I drew my knees to my chest, letting that settle over me.
“Get some rest.” Uther headed for the door. “And stop hoarding the good pastries.”
I managed a weak smile. “I can’t promise that.”
The door thumped shut behind him, and thunder boomed.
Uther looked at red lightning and called itnew.If Uther could treat the apocalypse like entertainment, I could get out of bed.
I needed to make one thing better in a world I kept making worse.
I strolled to the training yard.
The storm hadn’t let up. Wind whipped through the warcamp, carrying with it fat drops of rain. I pulled my arms close as the weather turned, but the droplets slid off the cream linen like oil off glass.
The dress had runes to keep me dry and warm. Magic I’d never dreamed of in Skalgard, where we patched holes with thread and hoped our boots lasted another winter.
The yard sprawled ahead, packed dirt already churning to mud under warriors’ boots. They sparred through the rain, grunts and clashing steel filling the air. Some nodded as I passed.Others stared.

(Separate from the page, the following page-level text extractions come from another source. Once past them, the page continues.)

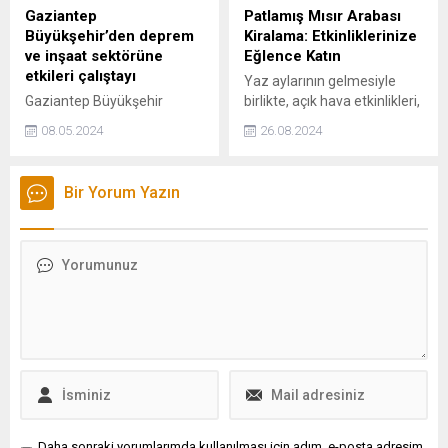
Gaziantep
Patlamış Mısır Arabası
Büyükşehir’den deprem
Kiralama: Etkinliklerinize
ve inşaat sektörüne
Eğlence Katın
etkileri çalıştayı
Yaz aylarının gelmesiyle
Gaziantep Büyükşehir
birlikte, açık hava etkinlikleri,
Belediyesi tarafından 6
festivaller, panayırlar ve
08.05.2024
26.08.2024
Şubat depremi sonrası
düğünler gibi
kentin dirençli olması
organizasyonlar daha da
amacıyla alınacak kararlar
popüler hale geliyor.
Bir Yorum Yazın
için hazırlanacak yol
haritasının belirlenmesi
adına “Deprem ve Depremin
İnşaat Sektörüne Etkileri”
çalıştayı düzenlendi.
Daha sonraki yorumlarımda kullanılması için adım, e-posta adresim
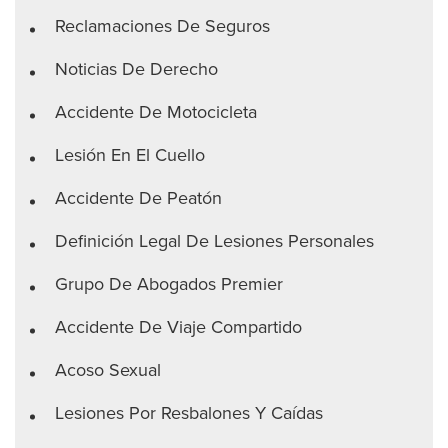
Reclamaciones De Seguros
Noticias De Derecho
Accidente De Motocicleta
Lesión En El Cuello
Accidente De Peatón
Definición Legal De Lesiones Personales
Grupo De Abogados Premier
Accidente De Viaje Compartido
Acoso Sexual
Lesiones Por Resbalones Y Caídas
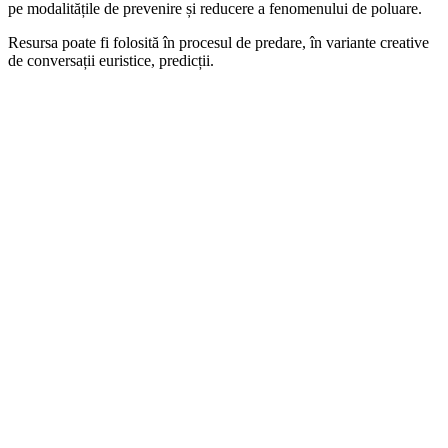
pe modalitățile de prevenire și reducere a fenomenului de poluare.
Resursa poate fi folosită în procesul de predare, în variante creative
de conversații euristice, predicții.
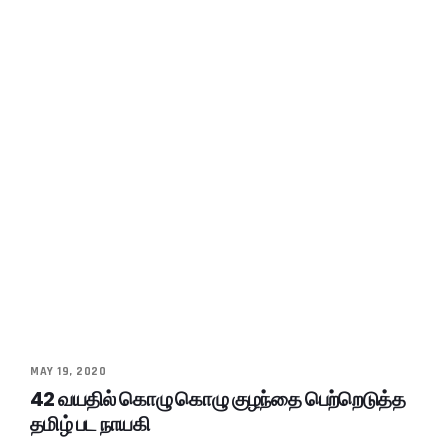
MAY 19, 2020
42 வயதில் கொழு கொழு குழந்தை பெற்றெடுத்த
தமிழ் பட நாயகி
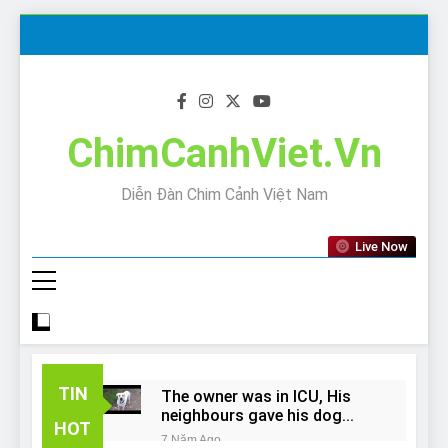
Skip
to
content
ChimCanhViet.Vn
Diễn Đàn Chim Cảnh Việt Nam
Live Now
TIN
The owner was in ICU, His
neighbours gave his dog
HOT
away!
7 Năm Ago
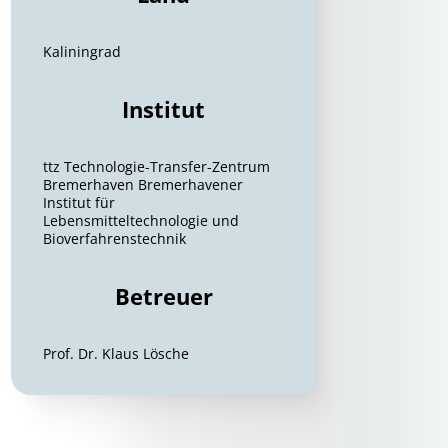
Kaliningrad
Institut
ttz Technologie-Transfer-Zentrum
Bremerhaven Bremerhavener
Institut für
Lebensmitteltechnologie und
Bioverfahrenstechnik
Betreuer
Prof. Dr. Klaus Lösche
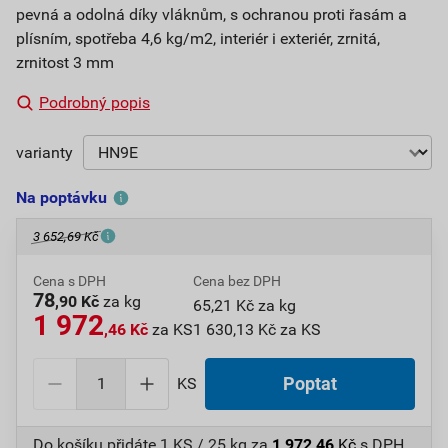
pevná a odolná díky vláknům, s ochranou proti řasám a
plísním, spotřeba 4,6 kg/m2, interiér i exteriér, zrnitá,
zrnitost 3 mm
Podrobný popis
varianty
Na poptávku
3 652,69 Kč
Cena s DPH
Cena bez DPH
78
,90 Kč
za kg
65,21 Kč za kg
1 972
,46 Kč
za KS
1 630,13 Kč za KS
KS
Poptat
Do košíku přidáte
1 KS / 25 kg
za
1 972,46
Kč
s DPH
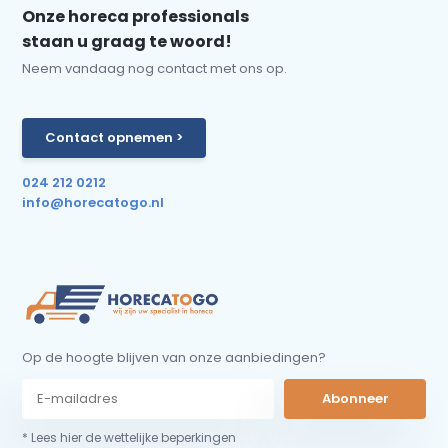
Onze horeca professionals
staan u graag te woord!
Neem vandaag nog contact met ons op.
Contact opnemen >
024 212 0212
info@horecatogo.nl
Op de hoogte blijven van onze aanbiedingen?
Abonneer
* Lees hier de wettelijke beperkingen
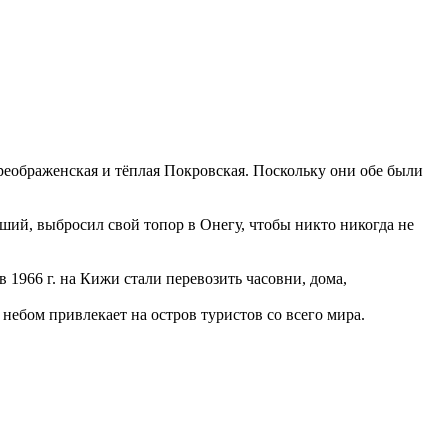
реображенская и тёплая Покровская. Поскольку они обе были
вший, выбросил свой топор в Онегу, чтобы никто никогда не
 1966 г. на Кижи стали перевозить часовни, дома,
бом привлекает на остров туристов со всего мира.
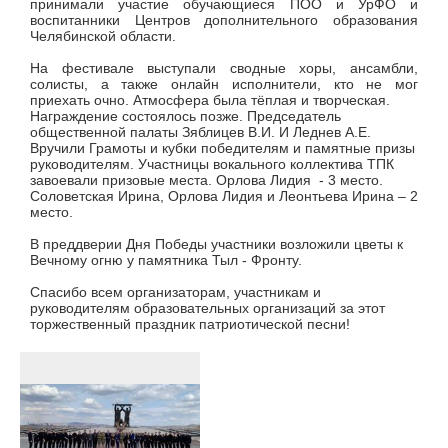
принимали участие обучающиеся ПОО и УрФО и
воспитанники Центров дополнительного образования
Челябинской области.
На фестивале выступали сводные хоры, ансамбли,
солисты, а также онлайн исполнители, кто не мог
приехать очно. Атмосфера была тёплая и творческая.
Награждение состоялось позже. Председатель
общественной палаты Зяблицев В.И. И Леднев А.Е.
Вручили Грамоты и кубки победителям и памятные призы
руководителям.
Участницы вокального коллектива ТПК
завоевали призовые места. Орлова Лидия - 3 место.
Соловетская Ирина, Орлова Лидия и Леонтьева Ирина – 2
место.
В преддверии Дня Победы участники возложили цветы к
Вечному огню у памятника Тыл - Фронту.
Спасибо всем организаторам, участникам и
руководителям образовательных организаций за этот
торжественный праздник патриотической песни!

I tugged at my sleeve. The dress was practical by castle standards—simple linen, long sleeves, no elaborate embroidery. But here, surrounded by scarred leather, the soft fabric felt absurdly delicate. Like I’d wandered into a forge wearing silk.
One warrior glanced up, nudging his companion. They both watched me pass.
My cheeks burned. I didn’t belong here. I should go back, bury myself in books?—
“Runebreaker.”
I froze. A female warrior approached, her jaw marked by a thick white scar. Her hands trembled as she stopped a few feet away.
“Yes?”
“Can you…can you look at this?”
She held out a shortsword, and a sickly rune pulsed along the steel, the black veins clawing up her forearm where she gripped the hilt.
“I’ve been holding it for three years,” she mumbled. “Took it off a Caelir raider. Thought it was spoils. Didn’t realize it had a curse rune until I picked it up.”
I pulled on my gloves and reached for the blade. Dark threads erupted from the rune. Writhing things that lashed at my hands. Fishing through the wiry texture, I clutched the core thread, which dug into my finger.
“Hold still,” I muttered.
I twisted. The thread snapped with a burst of green light, and the blade clattered to the ground.
The warrior gasped, staring at her empty hands. She flexed her fingers, then gaped at me.
“Thank you,” she whispered hoarsely. “I thought I’d die with that thing in my hand.”
I smiled. “You’re welcome.”
She bent to retrieve the now-harmless blade and slammed it into a nearby weapons rack, then she raised her clenched fist in the air.
A group of males surged toward me, talking all at once. Rain drummed on their armor as they loomed over me.
My heart seized, and I was back in Skalgard, cornered in an alley, waiting for the first blow. But no one reached for a weapon. They were just…talking.
“Can you really break any rune?”
“What about blood oaths?” barked another.